During the first few years in office, Macapagal-Arroyo brought about unprecedented economic changes to the Philippines. In one of her state of the nation addresses, she took pride in stabilising consumer prices, including a lower poverty rate, and in improving the peso’s strength against the dollar.

She was also a relentless ambassador, making trips from India to Russia and South Korea, where she secured $2 billion (Dh7.35 billion) in investment pledges. In early 2009, she made a trip to Dubai to meet Filipino workers and learn about their plight.

Macapagal-Arroyo’s term as president was plagued by political turmoil, including belated accusations that she rigged the election.
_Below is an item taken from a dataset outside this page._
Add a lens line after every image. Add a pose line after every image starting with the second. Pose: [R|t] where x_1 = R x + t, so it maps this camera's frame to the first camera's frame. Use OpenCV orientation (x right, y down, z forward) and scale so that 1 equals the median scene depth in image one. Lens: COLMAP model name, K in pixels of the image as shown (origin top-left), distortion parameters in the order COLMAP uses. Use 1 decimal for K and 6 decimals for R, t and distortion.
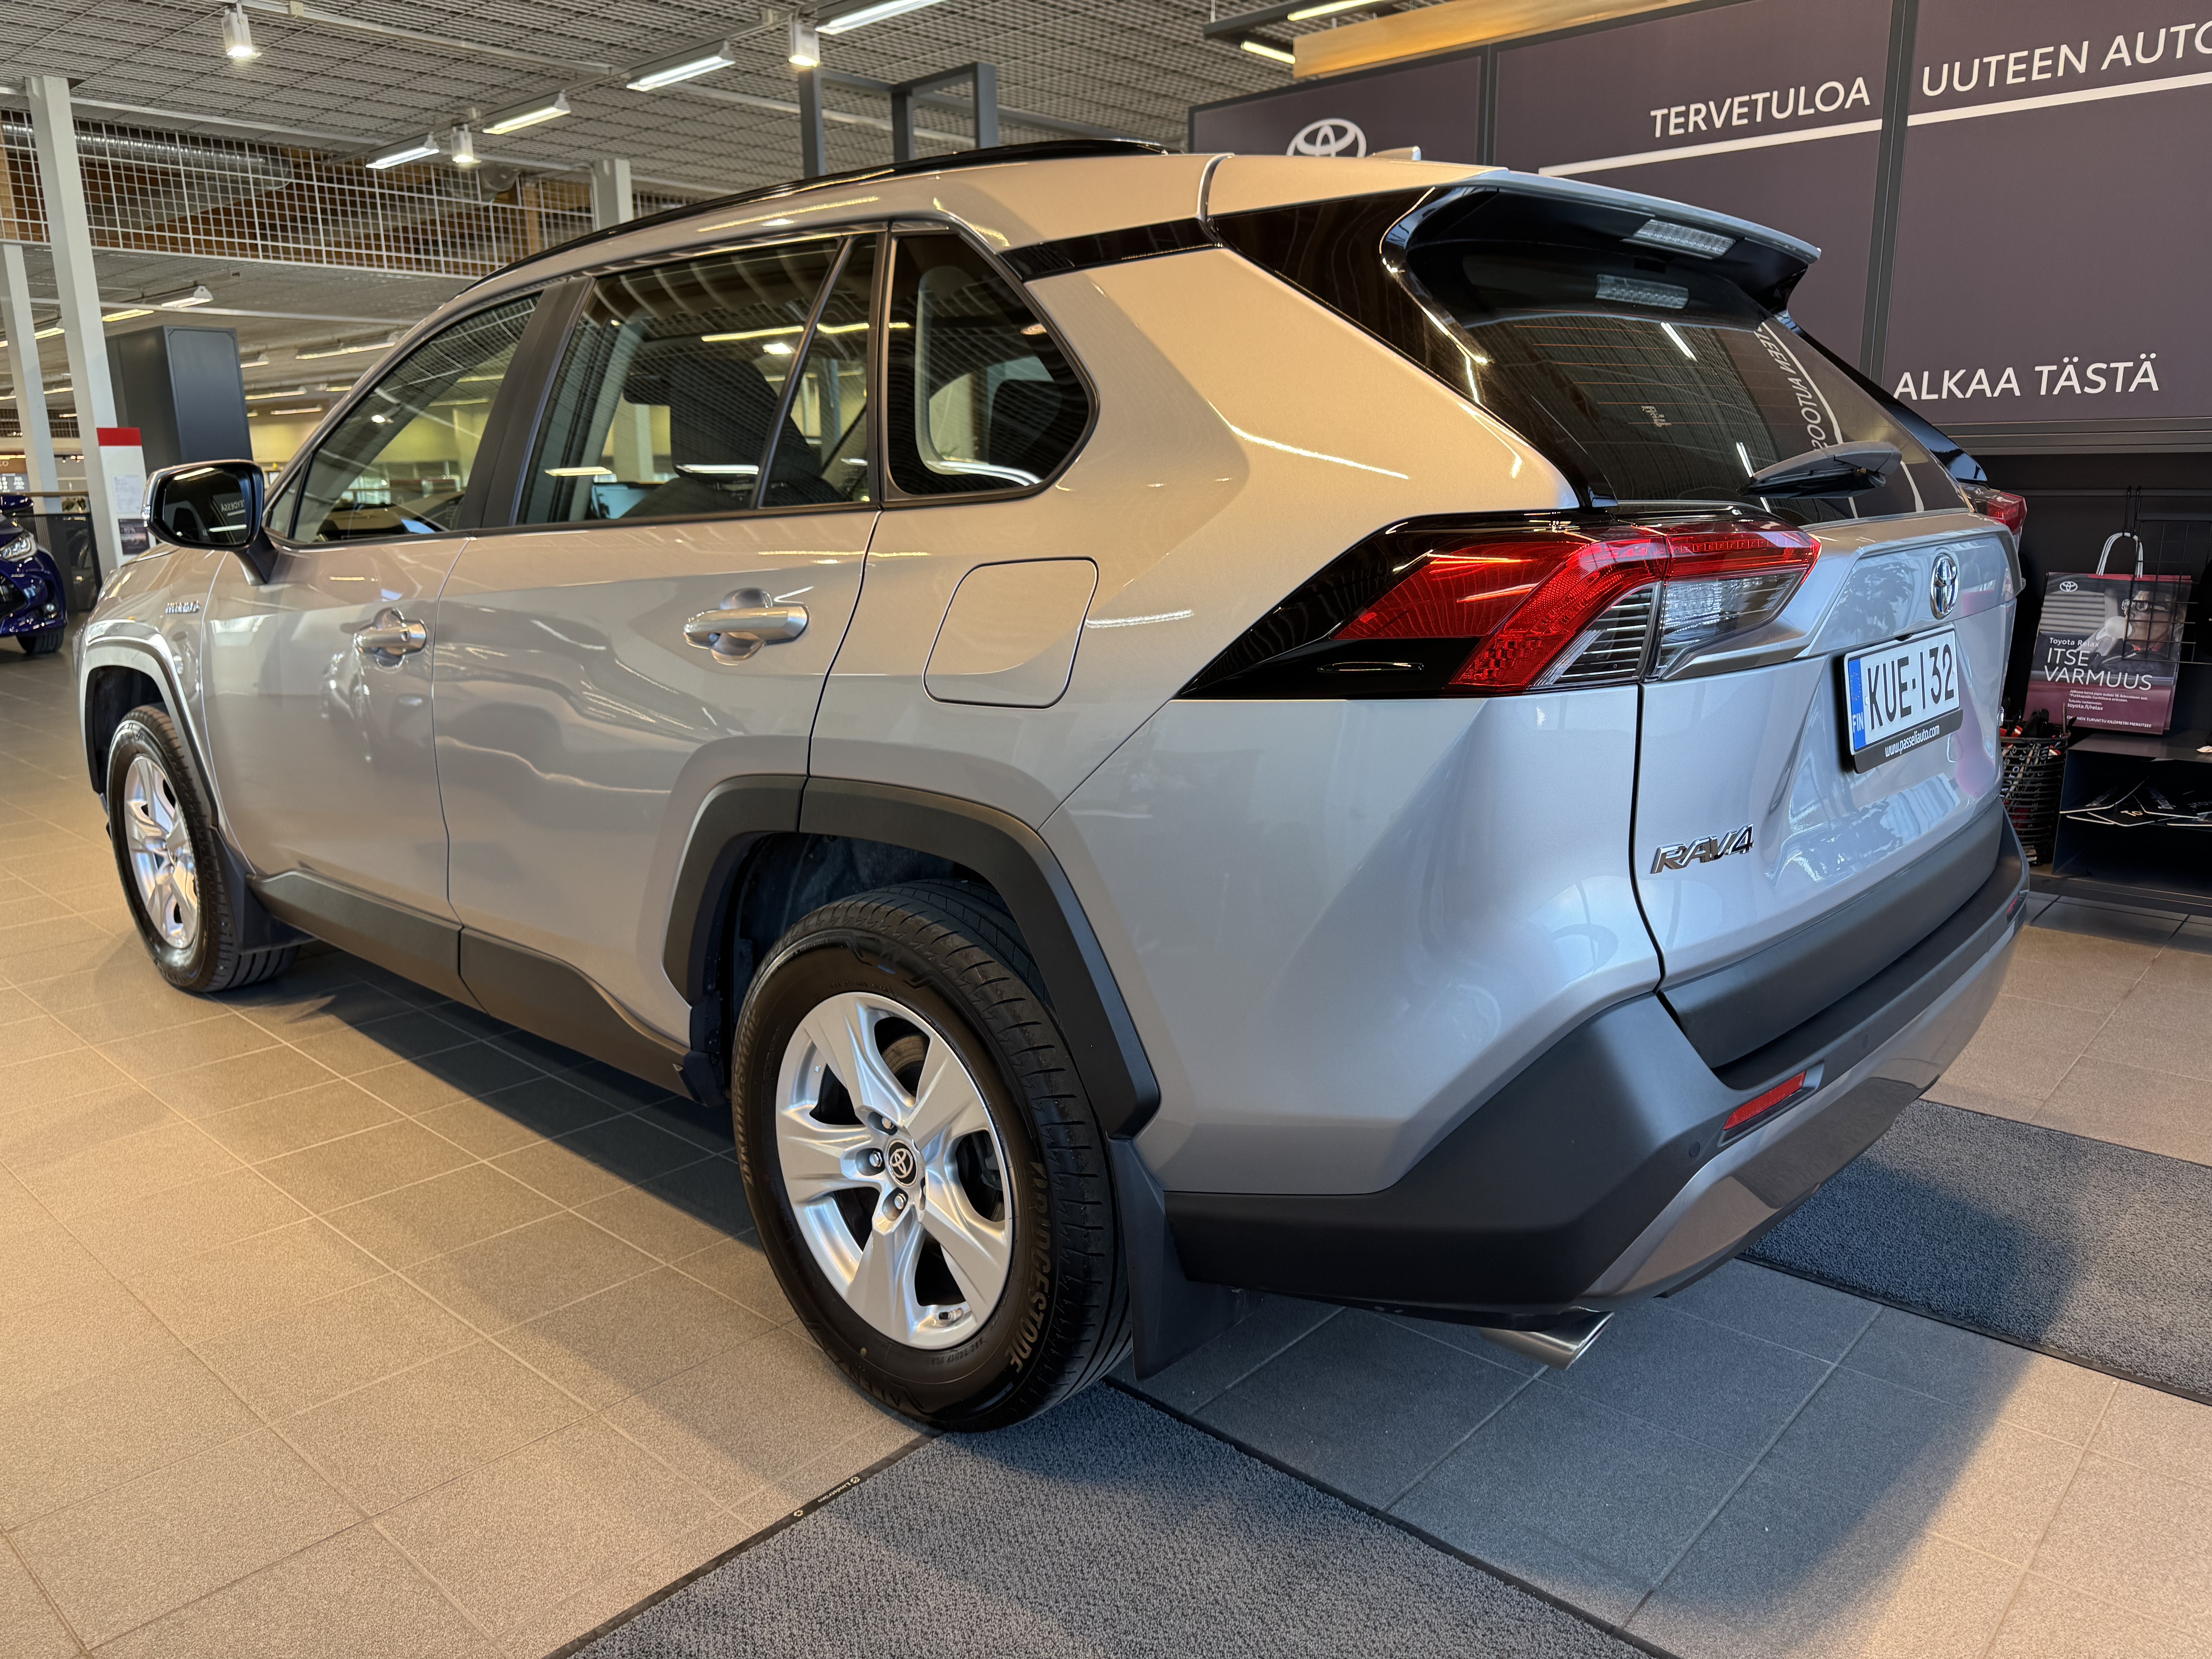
lens RADIAL K [[1598.8, 0, 1112.7], [0, 1598.8, 844.4], [0, 0, 1]] dist [0.003296, -0.006936]
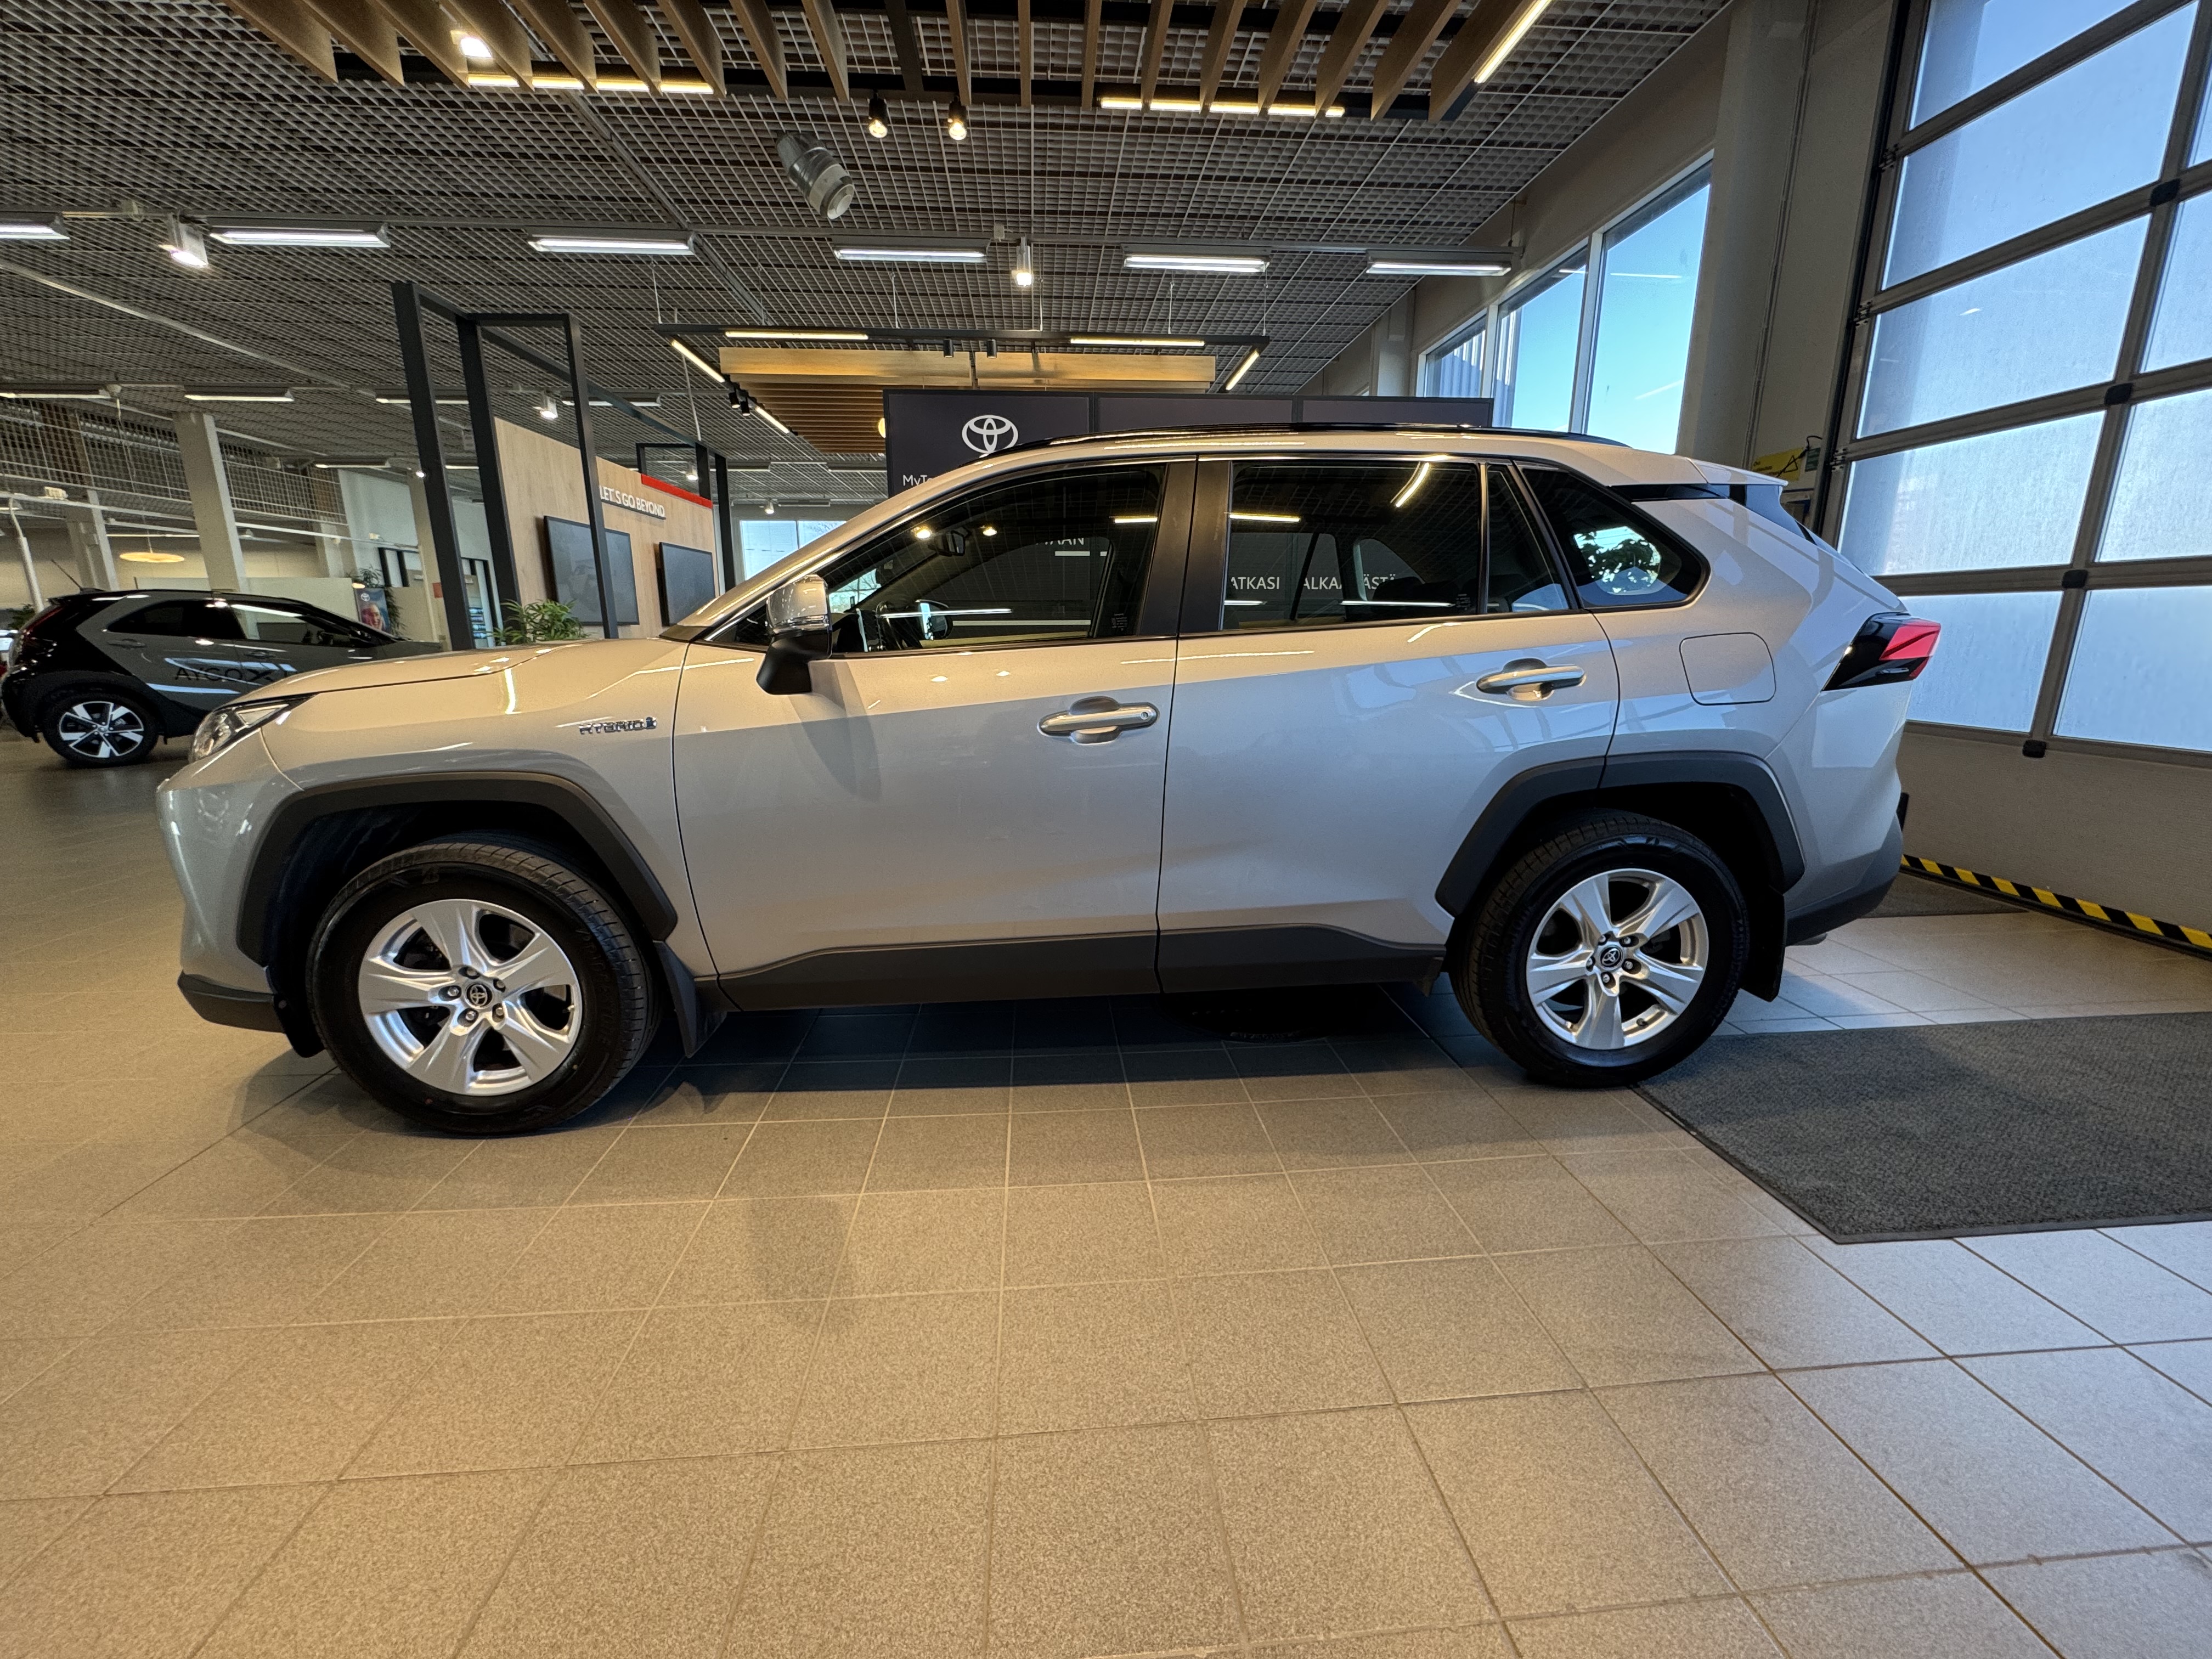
lens RADIAL K [[885.2, 0, 1115.7], [0, 885.2, 828.6], [0, 0, 1]] dist [-0.004518, -0.000366]
pose [[0.676388, -0.152939, 0.720492, -0.683140], [0.164760, 0.984834, 0.054377, -0.056941], [-0.717881, 0.081928, 0.691328, 0.364723]]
The masses that had earlier rallied behind her were now rallying to have her impeached. The impeachment attempt failed, but her troubles didn’t end there.

In 2011, she was arrested over criminal charges of electoral fraud. Macapagal-Arroyo was detained at a hospital in Quezon City while receiving medical treatment, and was released on bail in 2012. She was shortly re-arrested on charges of misusing $8.8 million in state funds.

Life in detention

Macapagal-Arroyo has served nearly three years of detention at the Veterans Memorial Medical Centre in Quezon City, where she receives treatment for neck and spinal ailments. Despite the spotlight now gone, she continues to make headlines, with celebrity lawyer and Hollywood actor George Clooney’s wife Amal Clooney the latest to take up Arroyo’s cause.

Clooney has filed a complaint before the UN Human Rights Committee against Philippine President Benigno Aquino’s government over Arroyo’s continued detention, calling it a “politically motivated campaign to have her tried and detained so that she can effectively be neutralised as a political opponent.”

Clooney also called on the UN to urge the Philippine government to release Macapagal-Arroyo and apologise for violating her rights.

Meanwhile, the UN Working Group on Arbitrary Detention said Macapagal-Arroyo’s detention pending her plunder case was “in contravention” of the Universal Declaration of Human Rights and the International Covenant on Civil and Political Rights.

On the local front, several appeals have been made for Macapagal-Arroyo to be placed on house arrest instead. Her husband, lawyer and businessman Jose Miguel Arroyo, and their three children have made repeated pleas for her house arrest. The Lucena bishop and long-time friend Emilio Marquez too echoed this.

“As the former President of the country, she should be accorded dignity by placing her under house arrest,” said Marquez, calling Macapagal-Arroyo’s current hospital detention “vindictive”. Macapagal-Arroyo had allowed her predecessor, Estrada, to be placed under house arrest when he was ousted and convicted of plunder.

Arroyo’s husband, in an interview with the media last year, said her birthday wish was to be set free. Whether that wish will be granted remains to be seen.